*** Begin section ***

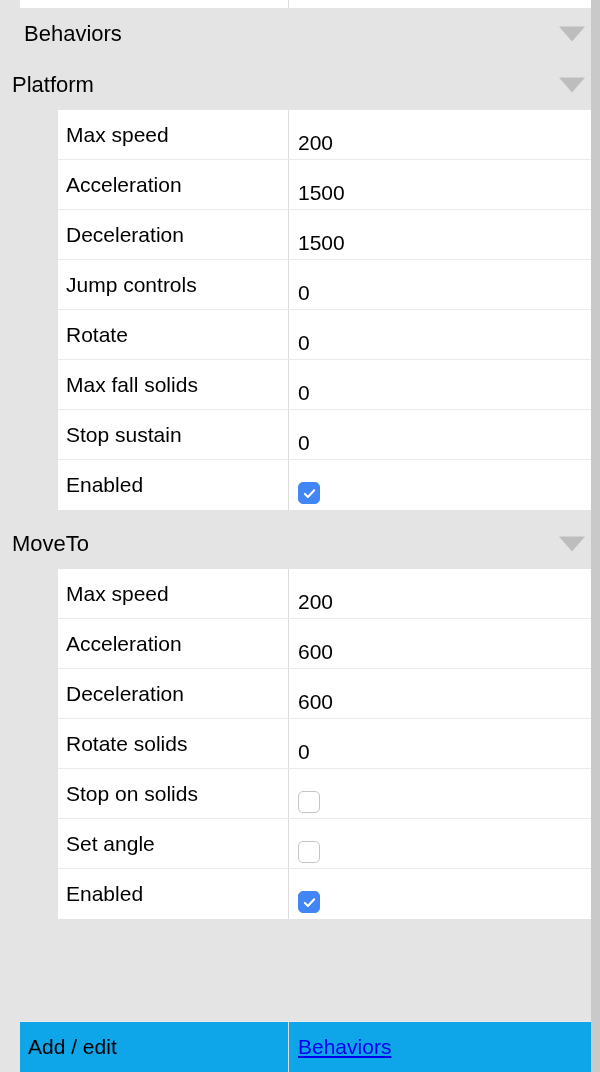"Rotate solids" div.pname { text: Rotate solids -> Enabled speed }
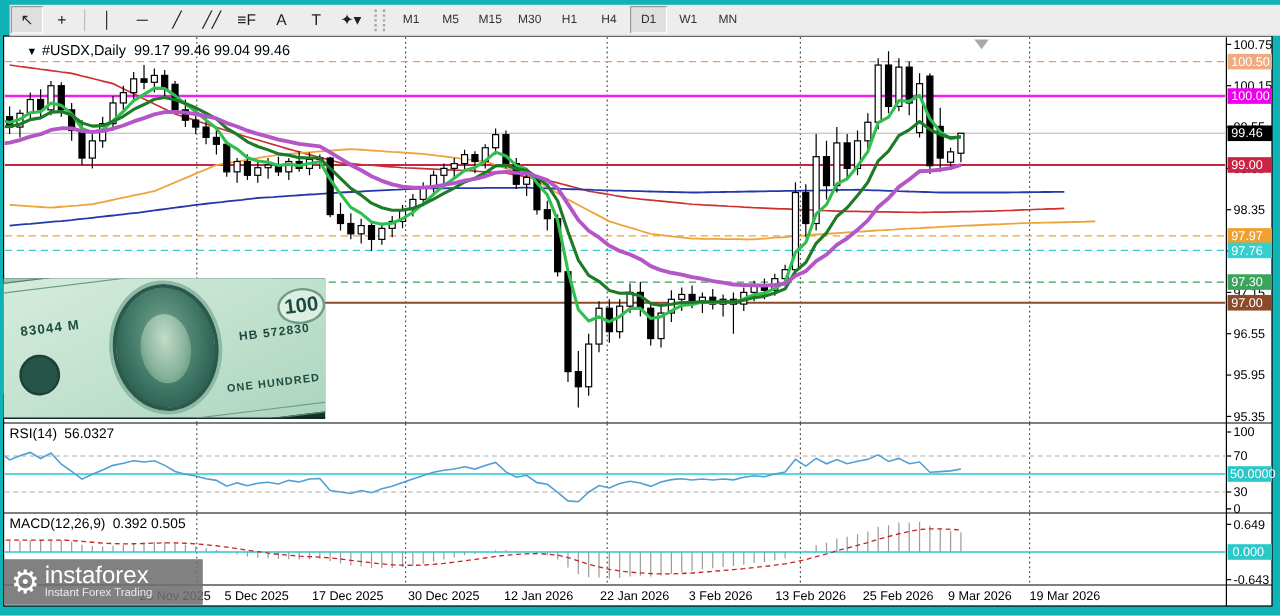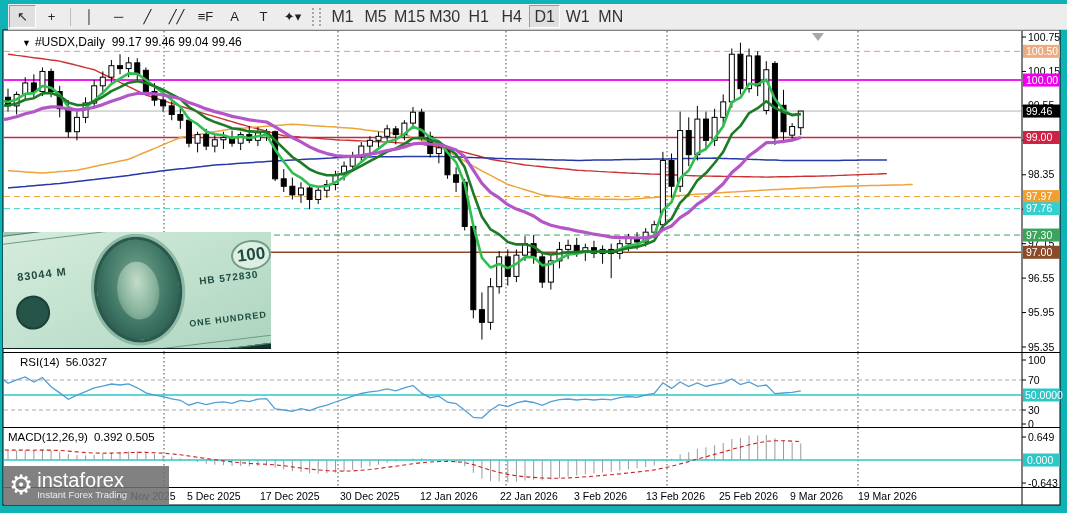"M1" .tbtn.tf { font-size: 16px -> 10px }
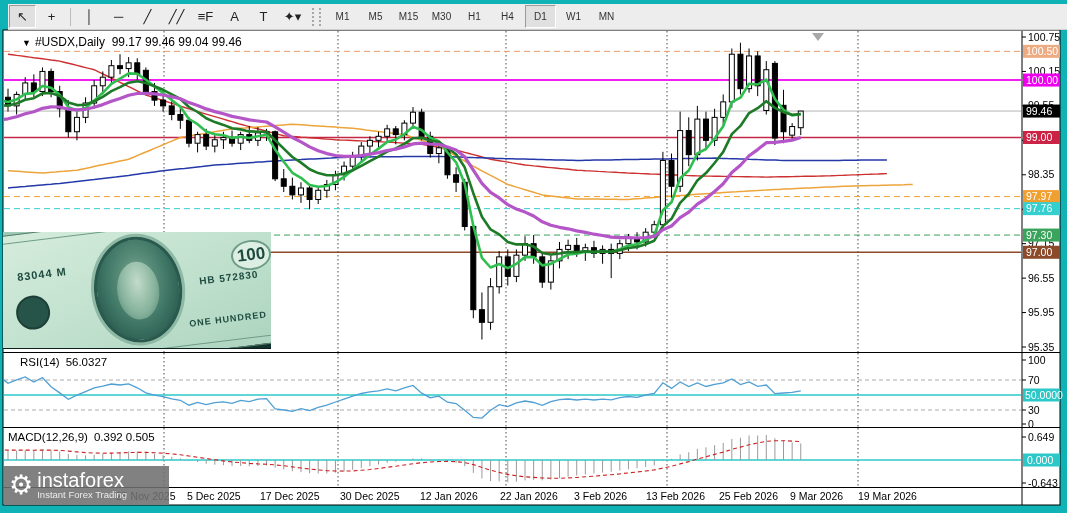"RSI(14) 56.0327" .rsi-label { left: 20px -> 8px }
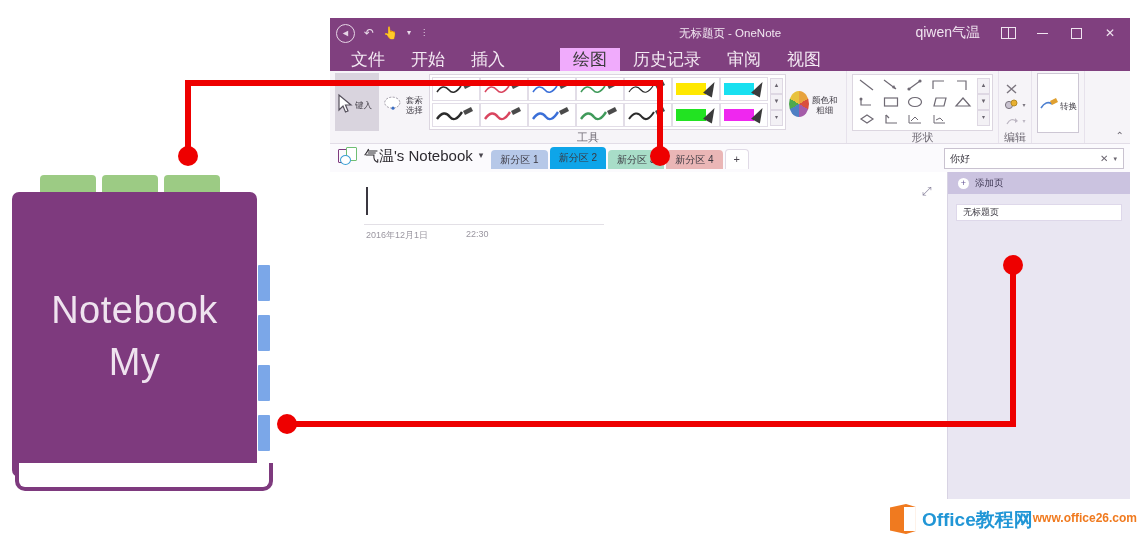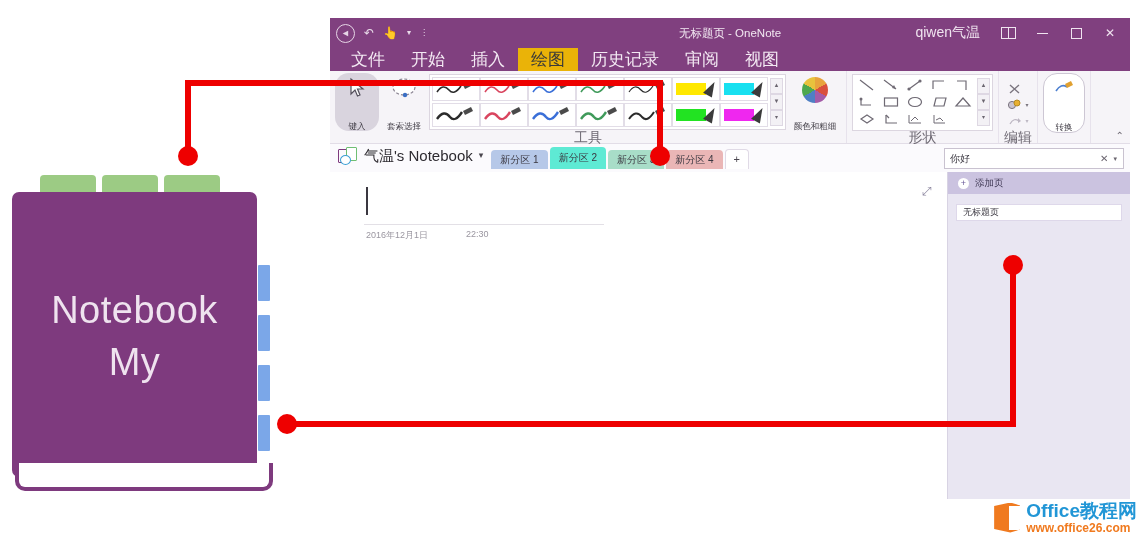"绘图" .rtab.active { background: #eab308 -> #f0abfc; margin-left: none -> 42px }
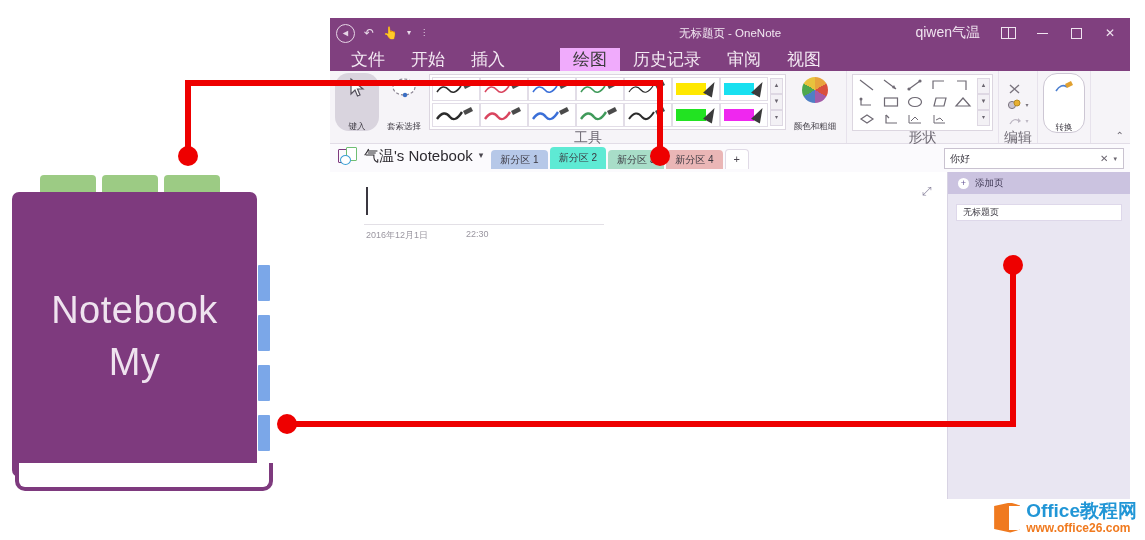"键入" .rbtn { border-radius: 14px -> none; flex-direction: column -> row; justify-content: space-between -> flex-start }
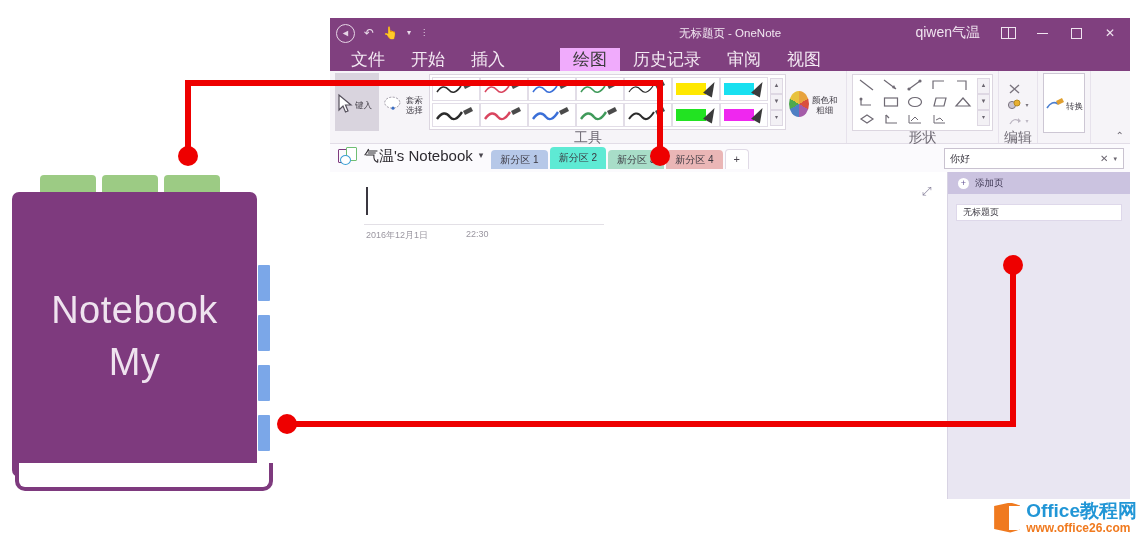"工具" .rg-label { font-size: 14px -> 11px }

*** End section ***

-- Exercise prompt --
Please set down exactly the lines from the first line of the data above through the line with "border-radius: 14px ->", both included, leaving out the pictures.

-- Written answer --
"Rotate solids" div.pname { text: Rotate solids -> Enabled speed }
"M1" .tbtn.tf { font-size: 16px -> 10px }
"RSI(14) 56.0327" .rsi-label { left: 20px -> 8px }
"绘图" .rtab.active { background: #eab308 -> #f0abfc; margin-left: none -> 42px }
"键入" .rbtn { border-radius: 14px -> none; flex-direction: column -> row; justify-content: space-between -> flex-start }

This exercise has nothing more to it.